_Exercise aim:_ Whenever a line in the data below includes the string "если", copy it out.

-*-

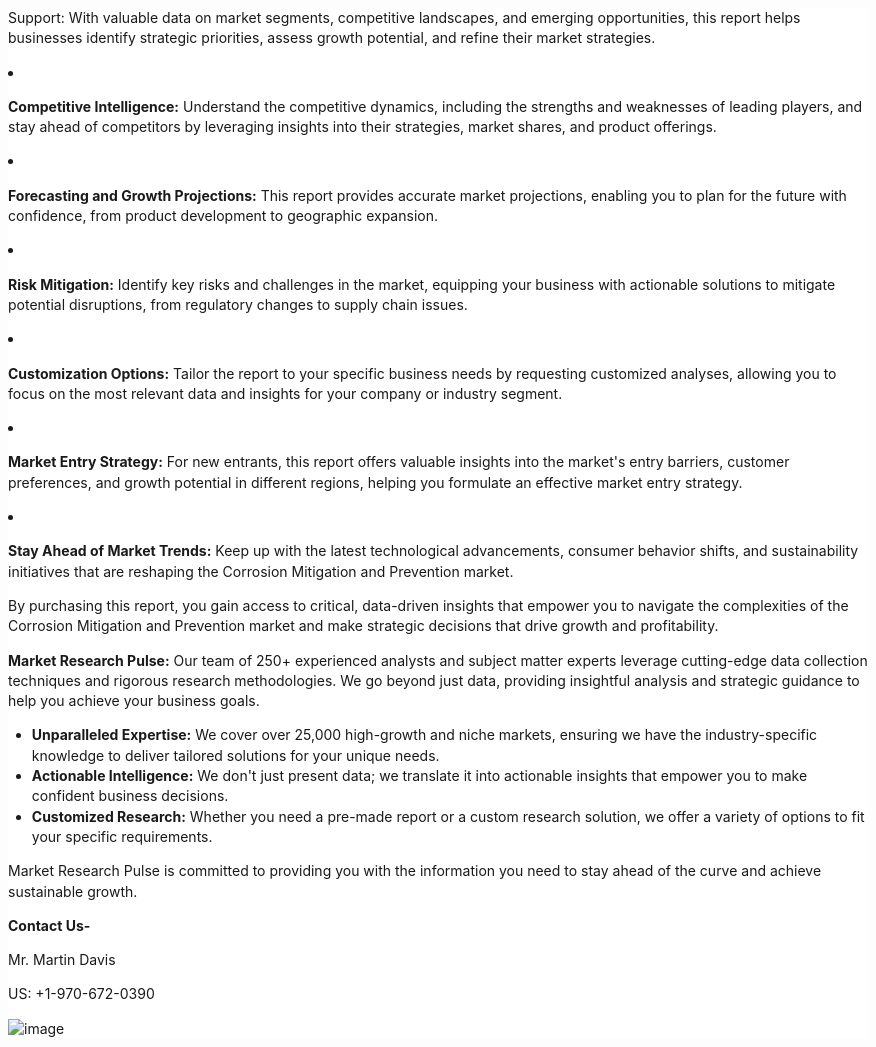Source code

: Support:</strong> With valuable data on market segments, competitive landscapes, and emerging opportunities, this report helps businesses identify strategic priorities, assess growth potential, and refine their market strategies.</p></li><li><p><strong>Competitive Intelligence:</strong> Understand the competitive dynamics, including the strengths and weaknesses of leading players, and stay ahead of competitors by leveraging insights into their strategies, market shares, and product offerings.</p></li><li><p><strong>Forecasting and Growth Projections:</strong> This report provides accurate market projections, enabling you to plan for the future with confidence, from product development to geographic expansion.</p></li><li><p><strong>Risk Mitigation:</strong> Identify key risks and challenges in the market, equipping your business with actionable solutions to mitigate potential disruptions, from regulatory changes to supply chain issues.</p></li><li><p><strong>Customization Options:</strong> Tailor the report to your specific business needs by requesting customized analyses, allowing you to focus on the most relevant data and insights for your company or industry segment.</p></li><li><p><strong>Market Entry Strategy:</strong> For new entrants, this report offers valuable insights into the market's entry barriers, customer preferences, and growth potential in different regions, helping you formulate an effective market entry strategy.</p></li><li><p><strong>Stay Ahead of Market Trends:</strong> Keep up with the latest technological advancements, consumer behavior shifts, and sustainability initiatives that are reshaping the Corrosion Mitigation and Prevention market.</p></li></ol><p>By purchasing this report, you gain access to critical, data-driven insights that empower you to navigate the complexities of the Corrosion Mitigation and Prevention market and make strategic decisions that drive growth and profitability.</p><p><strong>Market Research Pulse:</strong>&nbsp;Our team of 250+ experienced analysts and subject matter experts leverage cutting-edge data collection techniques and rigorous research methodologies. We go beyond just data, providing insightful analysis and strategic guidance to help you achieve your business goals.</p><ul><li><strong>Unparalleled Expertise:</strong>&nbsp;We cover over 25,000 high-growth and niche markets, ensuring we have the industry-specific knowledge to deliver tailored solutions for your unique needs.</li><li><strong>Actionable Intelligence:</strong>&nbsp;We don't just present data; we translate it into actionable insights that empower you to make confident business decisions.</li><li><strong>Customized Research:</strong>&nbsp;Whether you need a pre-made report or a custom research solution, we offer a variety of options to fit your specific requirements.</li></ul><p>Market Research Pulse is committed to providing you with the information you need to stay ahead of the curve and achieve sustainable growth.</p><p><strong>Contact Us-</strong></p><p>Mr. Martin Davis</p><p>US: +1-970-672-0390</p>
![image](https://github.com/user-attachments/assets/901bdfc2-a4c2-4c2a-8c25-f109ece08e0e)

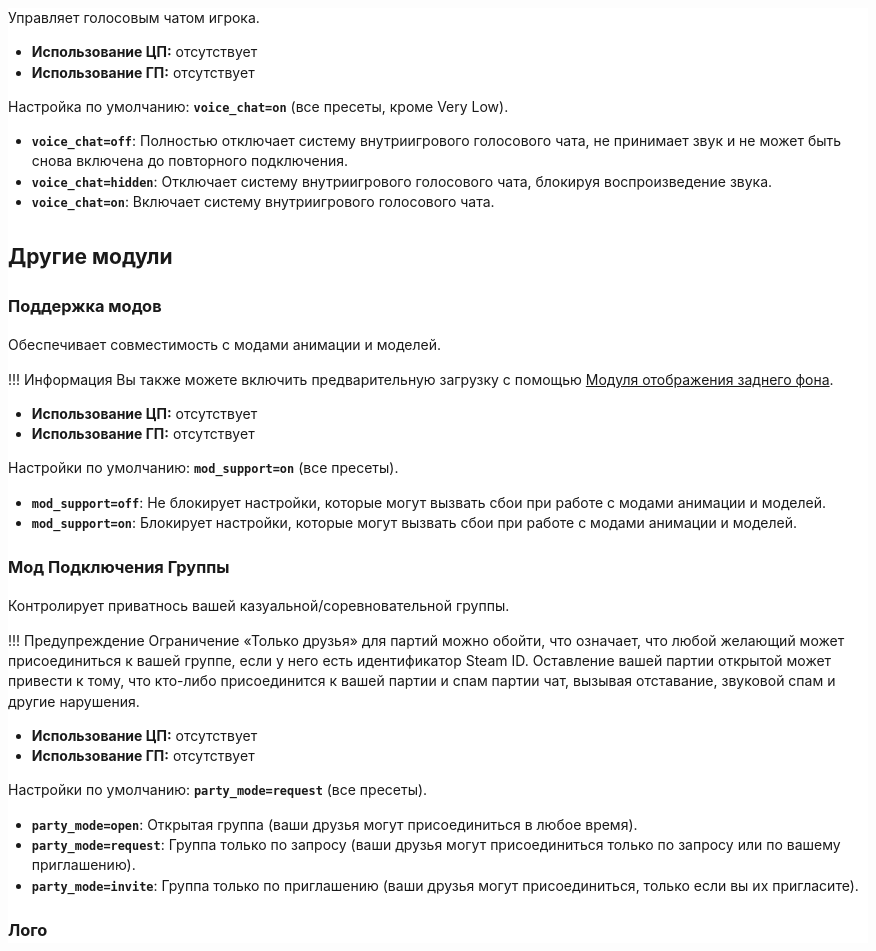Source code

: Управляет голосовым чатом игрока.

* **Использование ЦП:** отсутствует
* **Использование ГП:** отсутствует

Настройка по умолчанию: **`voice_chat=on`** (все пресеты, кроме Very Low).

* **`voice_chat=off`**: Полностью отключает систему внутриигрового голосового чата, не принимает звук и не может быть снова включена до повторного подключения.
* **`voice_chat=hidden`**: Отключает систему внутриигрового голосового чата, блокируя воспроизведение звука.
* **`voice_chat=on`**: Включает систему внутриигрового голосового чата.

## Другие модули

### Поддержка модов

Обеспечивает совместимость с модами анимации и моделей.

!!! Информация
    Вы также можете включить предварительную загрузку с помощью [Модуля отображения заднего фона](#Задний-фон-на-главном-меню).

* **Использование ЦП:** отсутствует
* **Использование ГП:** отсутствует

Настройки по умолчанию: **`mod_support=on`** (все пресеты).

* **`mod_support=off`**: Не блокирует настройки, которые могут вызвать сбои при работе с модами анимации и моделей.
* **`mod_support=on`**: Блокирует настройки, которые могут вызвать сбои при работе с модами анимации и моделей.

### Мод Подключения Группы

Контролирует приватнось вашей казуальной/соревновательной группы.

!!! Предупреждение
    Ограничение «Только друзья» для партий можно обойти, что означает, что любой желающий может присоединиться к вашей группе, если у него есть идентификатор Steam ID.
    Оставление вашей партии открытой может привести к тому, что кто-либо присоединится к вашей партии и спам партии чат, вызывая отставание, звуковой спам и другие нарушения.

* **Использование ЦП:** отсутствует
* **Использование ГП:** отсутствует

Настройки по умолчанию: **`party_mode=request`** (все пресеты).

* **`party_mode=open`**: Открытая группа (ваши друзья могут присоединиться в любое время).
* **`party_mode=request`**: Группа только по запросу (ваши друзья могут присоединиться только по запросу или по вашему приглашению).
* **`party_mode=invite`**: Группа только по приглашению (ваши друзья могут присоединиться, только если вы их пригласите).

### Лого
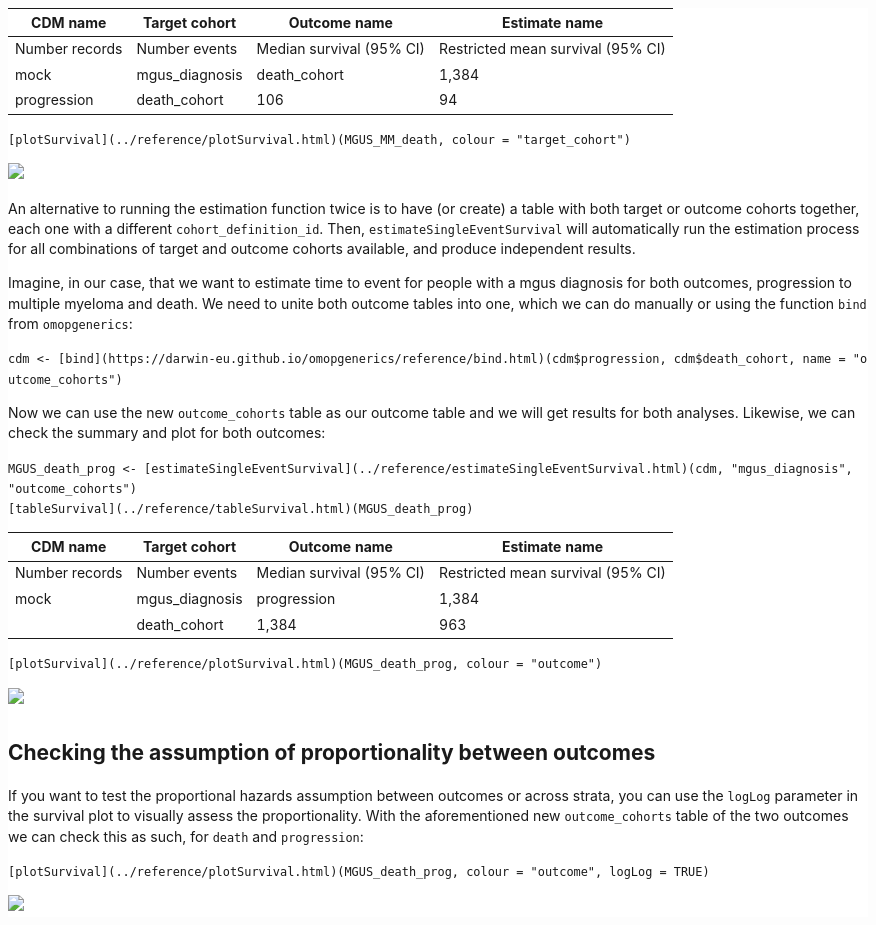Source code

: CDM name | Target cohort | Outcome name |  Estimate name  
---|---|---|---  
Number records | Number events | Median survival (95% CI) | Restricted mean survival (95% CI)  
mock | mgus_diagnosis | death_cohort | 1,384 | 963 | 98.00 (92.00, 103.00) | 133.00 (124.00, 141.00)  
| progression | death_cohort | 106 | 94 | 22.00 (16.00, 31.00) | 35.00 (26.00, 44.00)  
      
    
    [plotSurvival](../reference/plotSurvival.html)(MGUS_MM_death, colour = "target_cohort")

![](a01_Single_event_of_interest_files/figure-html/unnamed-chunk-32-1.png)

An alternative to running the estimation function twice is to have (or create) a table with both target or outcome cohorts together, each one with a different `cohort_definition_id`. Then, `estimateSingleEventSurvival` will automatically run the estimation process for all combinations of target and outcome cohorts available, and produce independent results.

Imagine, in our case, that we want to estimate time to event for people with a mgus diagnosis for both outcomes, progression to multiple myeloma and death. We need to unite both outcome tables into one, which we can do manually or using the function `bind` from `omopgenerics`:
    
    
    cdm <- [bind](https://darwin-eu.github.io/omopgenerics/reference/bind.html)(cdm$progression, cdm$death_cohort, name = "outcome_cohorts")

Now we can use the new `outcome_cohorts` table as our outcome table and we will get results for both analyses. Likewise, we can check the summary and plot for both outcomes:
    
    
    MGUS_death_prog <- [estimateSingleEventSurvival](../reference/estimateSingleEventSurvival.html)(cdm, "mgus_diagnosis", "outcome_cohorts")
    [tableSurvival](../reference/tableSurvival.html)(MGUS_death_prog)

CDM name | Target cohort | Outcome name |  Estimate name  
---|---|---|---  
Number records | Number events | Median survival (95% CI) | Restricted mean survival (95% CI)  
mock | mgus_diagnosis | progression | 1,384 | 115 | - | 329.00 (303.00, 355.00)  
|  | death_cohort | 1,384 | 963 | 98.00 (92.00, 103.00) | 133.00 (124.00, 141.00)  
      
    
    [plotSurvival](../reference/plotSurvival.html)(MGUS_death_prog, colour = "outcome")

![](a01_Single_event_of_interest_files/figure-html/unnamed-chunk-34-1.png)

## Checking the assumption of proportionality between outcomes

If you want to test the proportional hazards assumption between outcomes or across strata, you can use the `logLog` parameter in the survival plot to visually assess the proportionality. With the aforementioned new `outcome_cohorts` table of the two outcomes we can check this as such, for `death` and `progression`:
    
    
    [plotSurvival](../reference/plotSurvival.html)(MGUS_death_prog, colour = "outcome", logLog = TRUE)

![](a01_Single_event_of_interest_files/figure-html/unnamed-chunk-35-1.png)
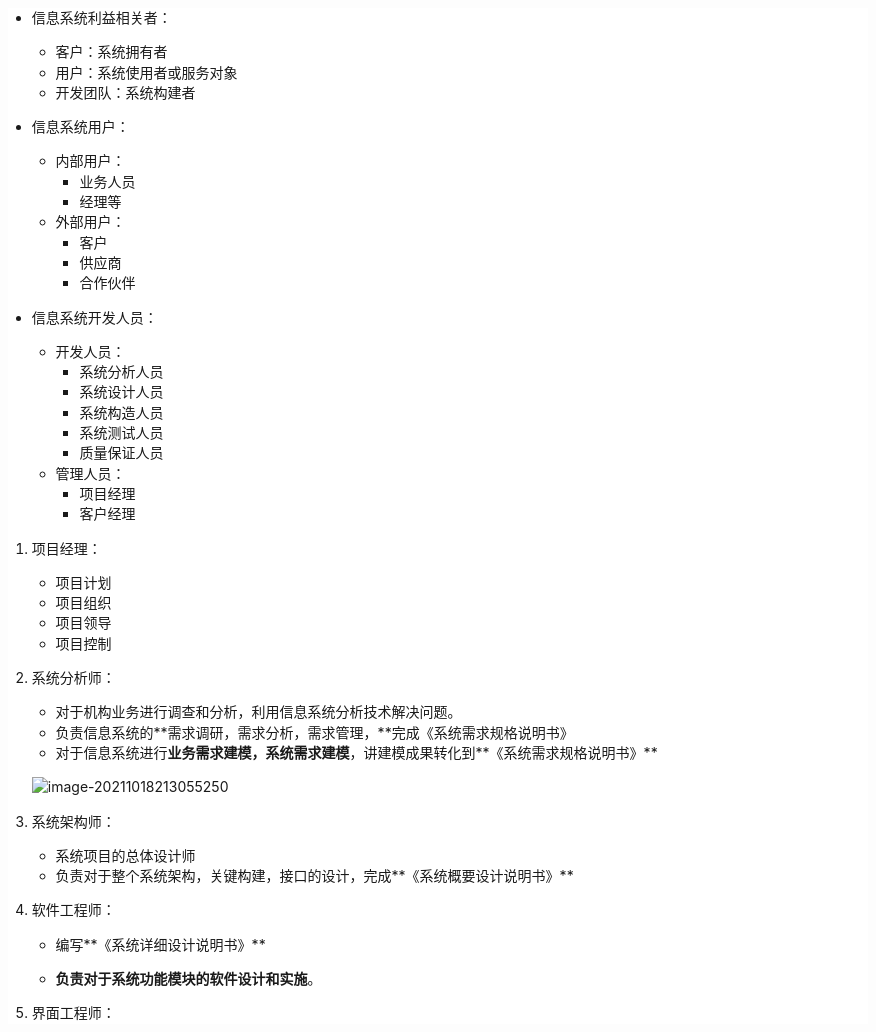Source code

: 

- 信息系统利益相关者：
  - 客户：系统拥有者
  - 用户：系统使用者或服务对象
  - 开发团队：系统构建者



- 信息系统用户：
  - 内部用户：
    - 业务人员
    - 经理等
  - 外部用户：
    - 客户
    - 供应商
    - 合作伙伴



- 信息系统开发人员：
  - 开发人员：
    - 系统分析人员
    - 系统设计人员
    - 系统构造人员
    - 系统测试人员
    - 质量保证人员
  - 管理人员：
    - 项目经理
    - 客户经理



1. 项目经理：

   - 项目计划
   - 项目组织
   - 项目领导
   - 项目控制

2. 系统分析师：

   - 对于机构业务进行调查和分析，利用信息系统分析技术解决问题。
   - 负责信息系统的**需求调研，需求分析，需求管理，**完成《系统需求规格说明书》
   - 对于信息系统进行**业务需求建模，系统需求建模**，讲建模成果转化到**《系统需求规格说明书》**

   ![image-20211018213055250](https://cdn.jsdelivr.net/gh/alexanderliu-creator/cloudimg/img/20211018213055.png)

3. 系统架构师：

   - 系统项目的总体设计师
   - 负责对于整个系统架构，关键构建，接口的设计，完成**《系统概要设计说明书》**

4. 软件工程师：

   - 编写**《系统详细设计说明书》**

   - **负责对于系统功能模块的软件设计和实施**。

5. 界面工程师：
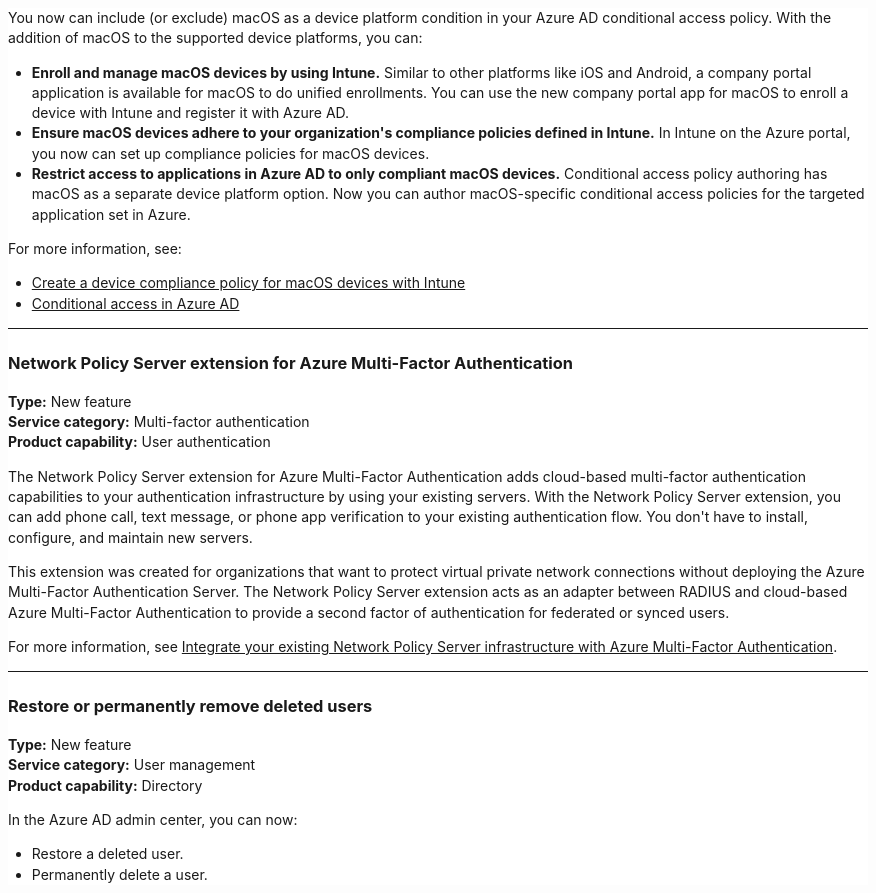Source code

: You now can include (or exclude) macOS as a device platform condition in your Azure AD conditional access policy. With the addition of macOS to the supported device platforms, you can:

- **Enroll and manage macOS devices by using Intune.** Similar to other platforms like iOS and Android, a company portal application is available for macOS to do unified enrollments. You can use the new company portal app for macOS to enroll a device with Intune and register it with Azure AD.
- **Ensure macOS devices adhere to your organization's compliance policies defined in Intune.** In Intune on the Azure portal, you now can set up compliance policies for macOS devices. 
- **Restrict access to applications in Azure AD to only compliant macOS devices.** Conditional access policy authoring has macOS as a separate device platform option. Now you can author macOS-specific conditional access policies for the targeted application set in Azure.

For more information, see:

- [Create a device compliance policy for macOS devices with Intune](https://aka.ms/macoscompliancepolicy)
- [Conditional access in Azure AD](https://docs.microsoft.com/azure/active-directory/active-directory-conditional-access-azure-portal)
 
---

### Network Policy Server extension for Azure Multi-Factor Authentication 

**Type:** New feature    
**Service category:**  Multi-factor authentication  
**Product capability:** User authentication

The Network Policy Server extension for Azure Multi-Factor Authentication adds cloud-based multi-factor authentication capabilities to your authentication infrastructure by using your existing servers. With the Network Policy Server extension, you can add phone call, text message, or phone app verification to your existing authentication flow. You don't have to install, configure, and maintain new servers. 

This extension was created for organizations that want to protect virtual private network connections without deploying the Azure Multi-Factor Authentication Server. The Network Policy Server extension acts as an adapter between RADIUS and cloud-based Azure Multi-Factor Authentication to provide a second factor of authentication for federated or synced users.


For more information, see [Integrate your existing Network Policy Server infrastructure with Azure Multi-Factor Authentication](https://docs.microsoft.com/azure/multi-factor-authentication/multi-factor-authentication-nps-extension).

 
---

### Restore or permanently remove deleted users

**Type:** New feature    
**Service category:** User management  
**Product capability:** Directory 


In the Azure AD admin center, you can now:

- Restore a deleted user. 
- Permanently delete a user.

-*-

_Task solution:_
    Ограничение «Только друзья» для партий можно обойти, что означает, что любой желающий может присоединиться к вашей группе, если у него есть идентификатор Steam ID.
* **`party_mode=invite`**: Группа только по приглашению (ваши друзья могут присоединиться, только если вы их пригласите).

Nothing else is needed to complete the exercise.